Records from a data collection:
——————————

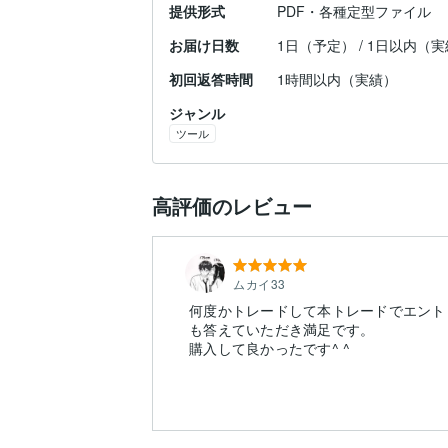
提供形式
PDF・各種定型ファイル
お届け日数
1日（予定） / 1日以内（
初回返答時間
1時間以内（実績）
ジャンル
ツール
高評価のレビュー
ムカイ33
何度かトレードして本トレードでエント
も答えていただき満足です。
購入して良かったです^ ^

——————————

The data above should be repeated in full and exactly, with no pictures carried over.

提供形式
PDF・各種定型ファイル
お届け日数
1日（予定） / 1日以内（
初回返答時間
1時間以内（実績）
ジャンル
ツール
高評価のレビュー
ムカイ33
何度かトレードして本トレードでエント
も答えていただき満足です。
購入して良かったです^ ^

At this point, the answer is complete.